In the May Monthly Update, IPQ focuses on the GMP inspection and enforcement developments at FDA and their global impact, on the one hand, and the efforts at EMA to further refine and harmonize the European CMC expectations for clearing products for marketing, on the other.
Responding to an FDA 483 observations report under the pressure of the timelines involved is not easy and missteps can be very costly. The lead story provides some valuable insights from a veteran field compliance official on what FDA is looking for in the response and the inspection aftermath.

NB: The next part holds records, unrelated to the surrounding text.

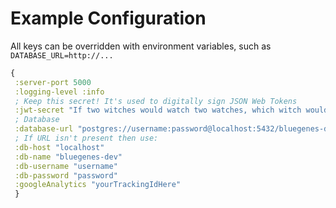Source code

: # Example Configuration

All keys can be overridden with environment variables, such as `DATABASE_URL=http://...`

```clojure
{
 :server-port 5000
 :logging-level :info
 ; Keep this secret! It's used to digitally sign JSON Web Tokens
 :jwt-secret "If two witches would watch two watches, which witch would watch which watch?"
 ; Database
 :database-url "postgres://username:password@localhost:5432/bluegenes-dev"
 ; If URL isn't present then use:
 :db-host "localhost"
 :db-name "bluegenes-dev"
 :db-username "username"
 :db-password "password"
 :googleAnalytics "yourTrackingIdHere"
 }
```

The May issue also takes a look at the data integrity component of FDA’s drug enforcement program in particular. An uptick in the number of integrity problems agency investigators are finding is prompting the drug compliance office to better define the forms that the problems take and the red flags for their occurrence.

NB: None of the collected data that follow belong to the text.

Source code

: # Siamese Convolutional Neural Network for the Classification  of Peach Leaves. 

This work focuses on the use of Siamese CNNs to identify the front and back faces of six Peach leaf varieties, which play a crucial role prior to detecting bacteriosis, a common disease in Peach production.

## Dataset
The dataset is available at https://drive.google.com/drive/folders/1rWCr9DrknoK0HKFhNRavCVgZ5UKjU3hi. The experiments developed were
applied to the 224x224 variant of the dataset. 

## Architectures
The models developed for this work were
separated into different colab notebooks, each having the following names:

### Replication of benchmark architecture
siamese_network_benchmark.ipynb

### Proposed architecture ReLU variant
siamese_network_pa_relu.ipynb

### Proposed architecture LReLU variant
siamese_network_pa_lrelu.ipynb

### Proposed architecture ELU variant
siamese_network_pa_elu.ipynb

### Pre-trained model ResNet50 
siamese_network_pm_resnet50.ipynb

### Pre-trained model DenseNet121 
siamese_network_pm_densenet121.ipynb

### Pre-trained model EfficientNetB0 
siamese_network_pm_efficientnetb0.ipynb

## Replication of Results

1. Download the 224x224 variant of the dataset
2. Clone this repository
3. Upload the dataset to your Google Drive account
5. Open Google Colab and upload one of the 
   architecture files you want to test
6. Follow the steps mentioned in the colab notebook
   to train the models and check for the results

In the third in the series, IPQ provides the agency’s latest advice on its expectations for field alert reporting – a challenging part of the compliance picture for companies to get right and one that investigators are reviewing.
Warning letters are instructive on how the tectonics of cGMP are shifting. With its broad reach, FDA has the opportunity to watch the evolution of manufacturing controls and get a pretty clear picture of where the resistances lie that can come back to jeopardize the quality of marketed products and the health of those who rely on them. The agency uses warning letters to inform the management of a particular company when it is taking undue risks, but also to share the insights with the broader pharma community. The May issue includes two warning letter stories addressing:
● a bolus of letters that went out to foreign firms during a two-week span in late February and early March, and what they have to say on the problems FDA is finding in the API, injectable and oral OTC solution arenas, and
● the repercussions of not paying enough attention to making sure that design and technology knowledge is transferred when products are shifted from one manufacturer to another, as one big pharma warning letter recipient experienced.

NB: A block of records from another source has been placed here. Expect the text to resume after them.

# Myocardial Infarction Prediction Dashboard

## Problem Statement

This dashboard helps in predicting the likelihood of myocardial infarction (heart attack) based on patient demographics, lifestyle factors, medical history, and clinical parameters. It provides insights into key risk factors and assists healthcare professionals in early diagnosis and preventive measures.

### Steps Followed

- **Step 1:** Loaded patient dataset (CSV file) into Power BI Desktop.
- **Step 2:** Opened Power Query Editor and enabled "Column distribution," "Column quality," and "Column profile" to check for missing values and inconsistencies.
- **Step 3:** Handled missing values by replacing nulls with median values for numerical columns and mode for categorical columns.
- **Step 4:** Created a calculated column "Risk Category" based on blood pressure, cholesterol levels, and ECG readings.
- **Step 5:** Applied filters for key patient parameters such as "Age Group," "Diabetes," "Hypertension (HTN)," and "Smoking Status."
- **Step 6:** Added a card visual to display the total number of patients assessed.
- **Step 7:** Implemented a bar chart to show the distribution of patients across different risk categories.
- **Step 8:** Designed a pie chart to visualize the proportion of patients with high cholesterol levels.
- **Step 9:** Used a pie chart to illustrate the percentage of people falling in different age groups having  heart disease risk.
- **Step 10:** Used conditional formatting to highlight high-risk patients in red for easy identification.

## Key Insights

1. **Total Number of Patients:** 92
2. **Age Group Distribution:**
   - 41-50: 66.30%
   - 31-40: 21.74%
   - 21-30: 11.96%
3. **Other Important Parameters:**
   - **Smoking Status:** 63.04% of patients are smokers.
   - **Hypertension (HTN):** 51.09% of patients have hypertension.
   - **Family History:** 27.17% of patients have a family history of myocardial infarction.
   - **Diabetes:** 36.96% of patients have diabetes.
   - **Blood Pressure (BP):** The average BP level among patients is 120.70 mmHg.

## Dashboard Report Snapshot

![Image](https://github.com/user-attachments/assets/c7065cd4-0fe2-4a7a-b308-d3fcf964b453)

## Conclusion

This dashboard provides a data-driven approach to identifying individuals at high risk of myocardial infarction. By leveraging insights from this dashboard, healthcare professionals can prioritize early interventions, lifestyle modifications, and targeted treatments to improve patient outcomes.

The FDA enforcement coverage continues with a give-and-take among seven former FDA chief counsels on the causes, meaning, and pros and cons of the shifts in enforcement policy over the four decades their service tenures spanned. While some of the former counsels at the FDLI panel session put their emphasis on the need for more clear guidance to industry and cautioned against legal overreach, others focused on the ineffectiveness of rules and guidance that aren’t enforced.
Also provided is an analysis by a veteran manufacturing director on where the shortfalls are on the shop floor and in the company management and culture that draw companies into compliance and recall problems.
The series of three stories on the European CMC front address:
● EMA’s release of a draft process validation guideline aimed primarily at explaining what reviewers want to see included in marketing applications
● a finalized guideline on the quality documentation requirements for getting clinical trial approval for biological products in Europe that is the result of extensive EMA vetting with stakeholders and should help bring some harmony to what has been a disparate process, and
● revised biosimilars guidelines that are nearing release and other key EMA biotech CMC initiatives, including the cooperative application review effort with FDA.
The IPQ “Updates in Brief” section provides additional coverage of: an ISPE particulate containment good practice guide; the Chinese SFDA’s overseas inspection program; a USP MoU with South Korea; and an Rx-360 supply chain security white paper.